What you have to do: Copy the lines below from the start through the line that contains "picture [188, 884, 1052, 1449]", keeping every character unchanged. Leave the pictures out of your copy.

(Source records)
==============================
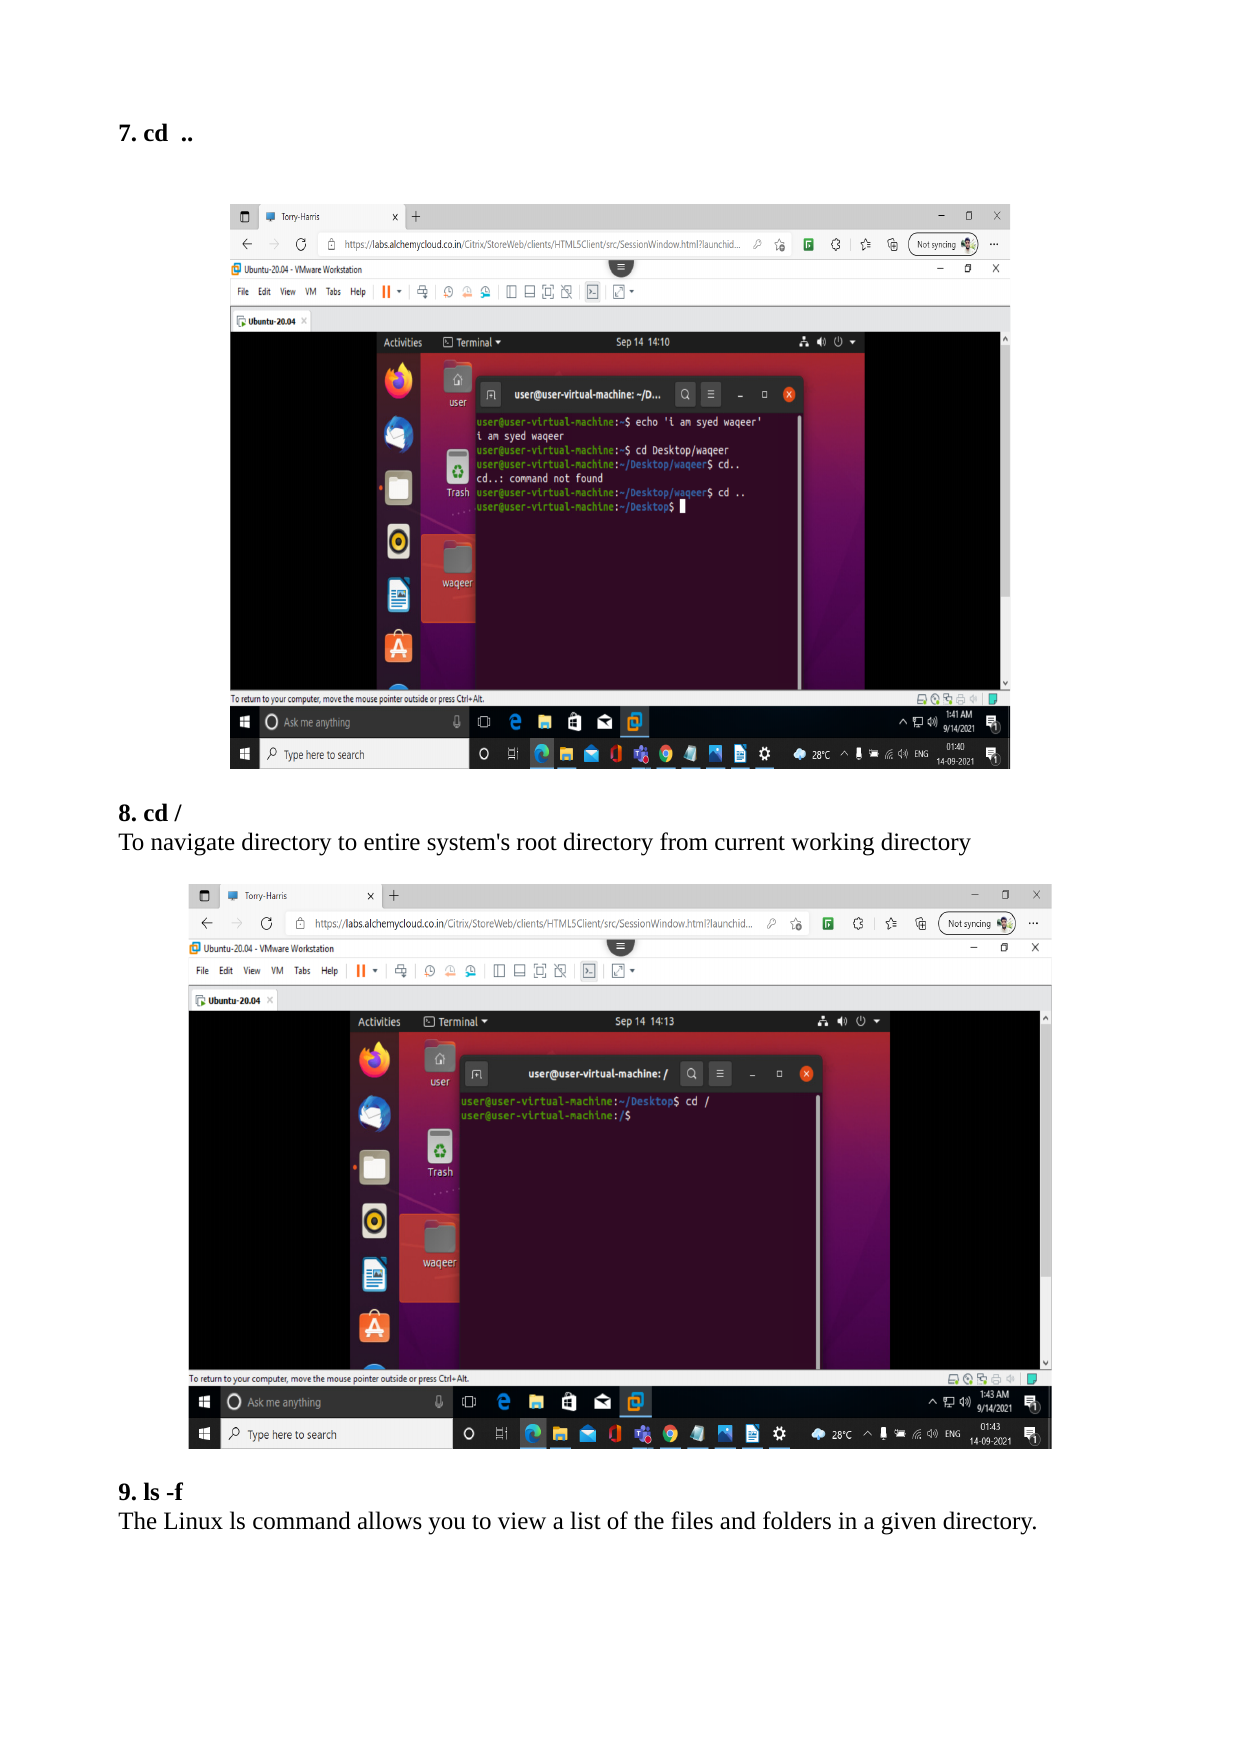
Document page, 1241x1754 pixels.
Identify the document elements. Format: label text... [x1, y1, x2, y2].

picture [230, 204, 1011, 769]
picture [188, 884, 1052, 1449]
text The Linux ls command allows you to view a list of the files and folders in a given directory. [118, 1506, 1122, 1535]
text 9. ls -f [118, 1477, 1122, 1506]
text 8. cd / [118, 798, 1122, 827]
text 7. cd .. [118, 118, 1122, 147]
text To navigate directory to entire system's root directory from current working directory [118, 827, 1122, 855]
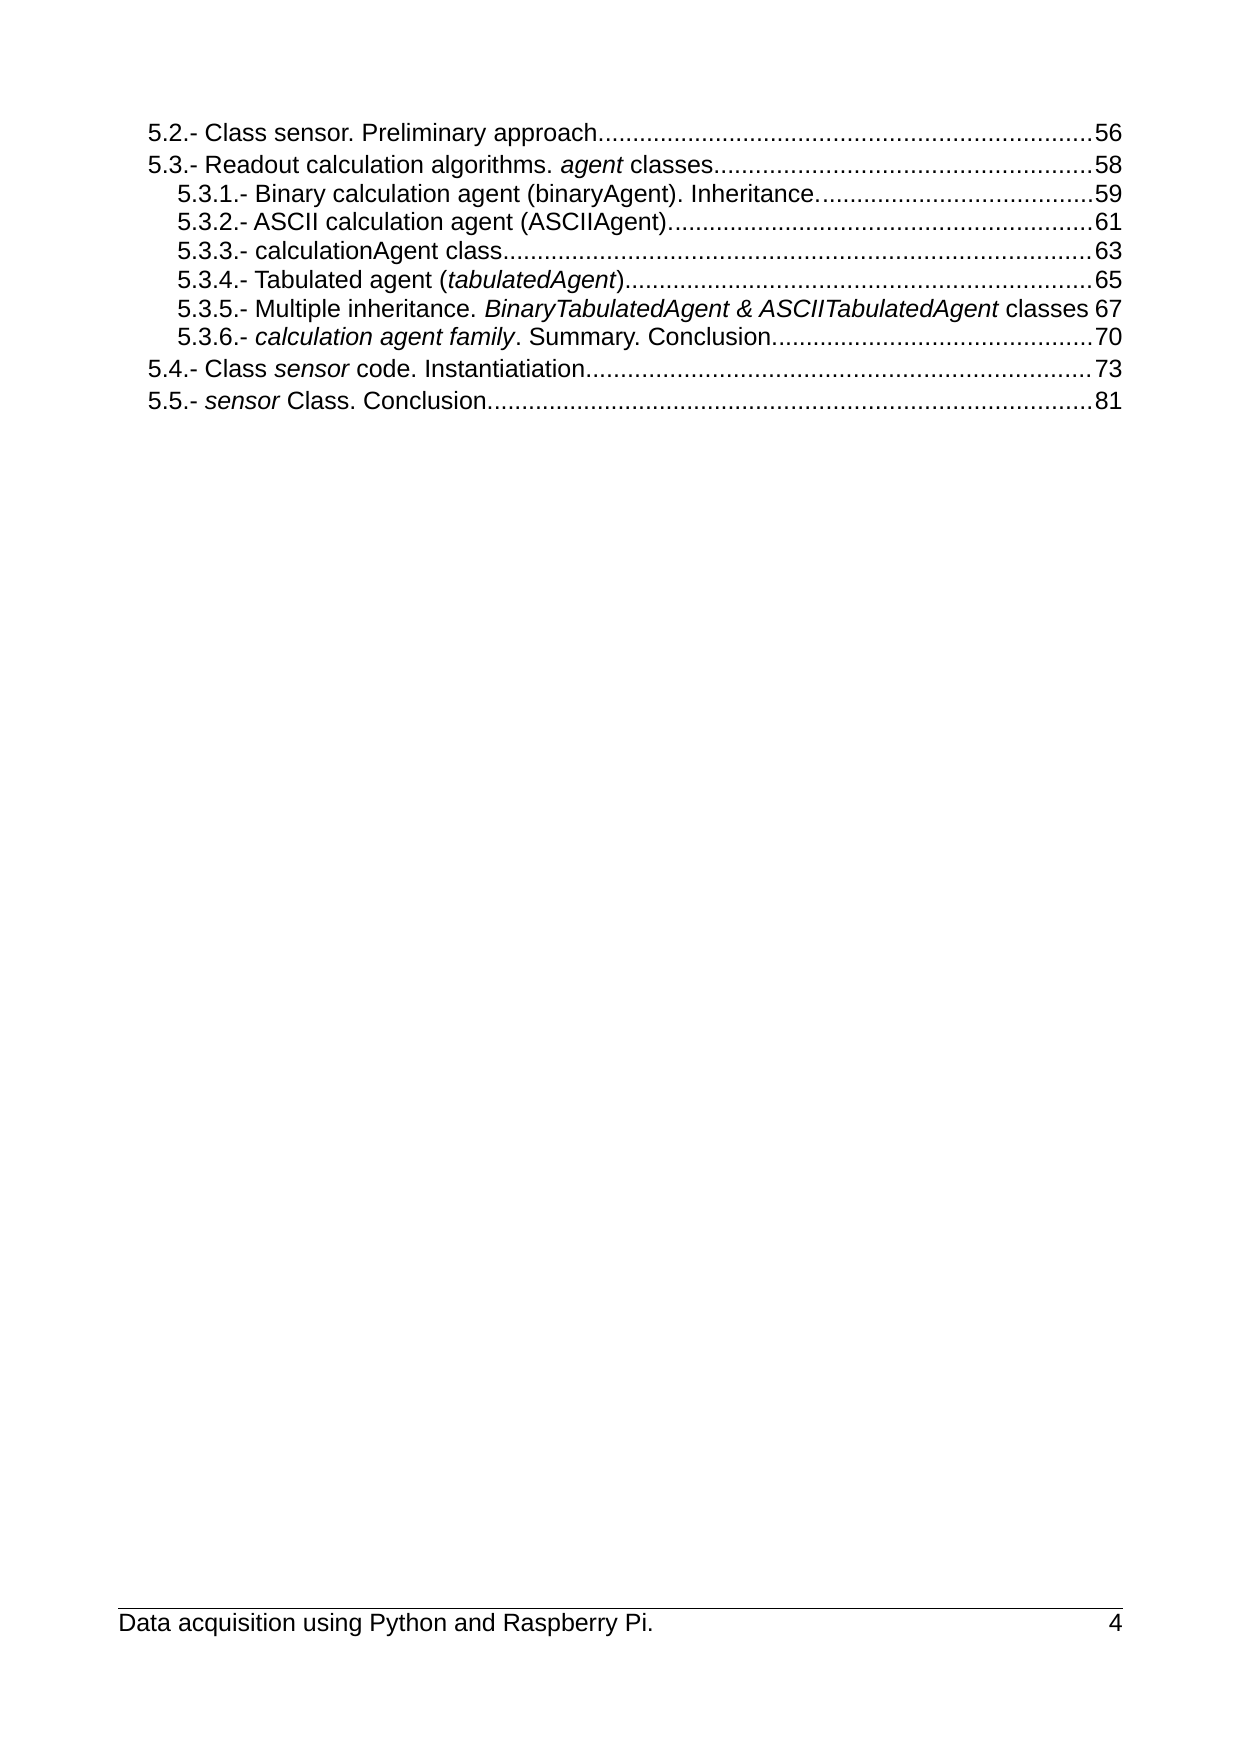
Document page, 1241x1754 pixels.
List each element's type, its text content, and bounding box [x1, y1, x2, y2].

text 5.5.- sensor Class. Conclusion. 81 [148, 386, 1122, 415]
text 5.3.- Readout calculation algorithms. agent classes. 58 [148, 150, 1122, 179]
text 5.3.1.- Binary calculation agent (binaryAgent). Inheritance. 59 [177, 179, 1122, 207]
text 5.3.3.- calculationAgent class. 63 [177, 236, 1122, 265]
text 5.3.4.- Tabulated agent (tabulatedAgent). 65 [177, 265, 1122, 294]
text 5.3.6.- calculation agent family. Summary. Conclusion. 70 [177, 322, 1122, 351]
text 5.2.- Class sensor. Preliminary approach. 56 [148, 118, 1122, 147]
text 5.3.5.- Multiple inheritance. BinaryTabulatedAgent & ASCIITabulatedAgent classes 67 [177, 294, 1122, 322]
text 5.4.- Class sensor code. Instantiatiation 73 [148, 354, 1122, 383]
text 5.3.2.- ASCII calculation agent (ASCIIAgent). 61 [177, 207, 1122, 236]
==============================
Completed task:
Document page, 1241x1754 pixels.
Identify the document elements. Format: label text... [x1, y1, x2, y2].

picture [230, 204, 1011, 769]
picture [188, 884, 1052, 1449]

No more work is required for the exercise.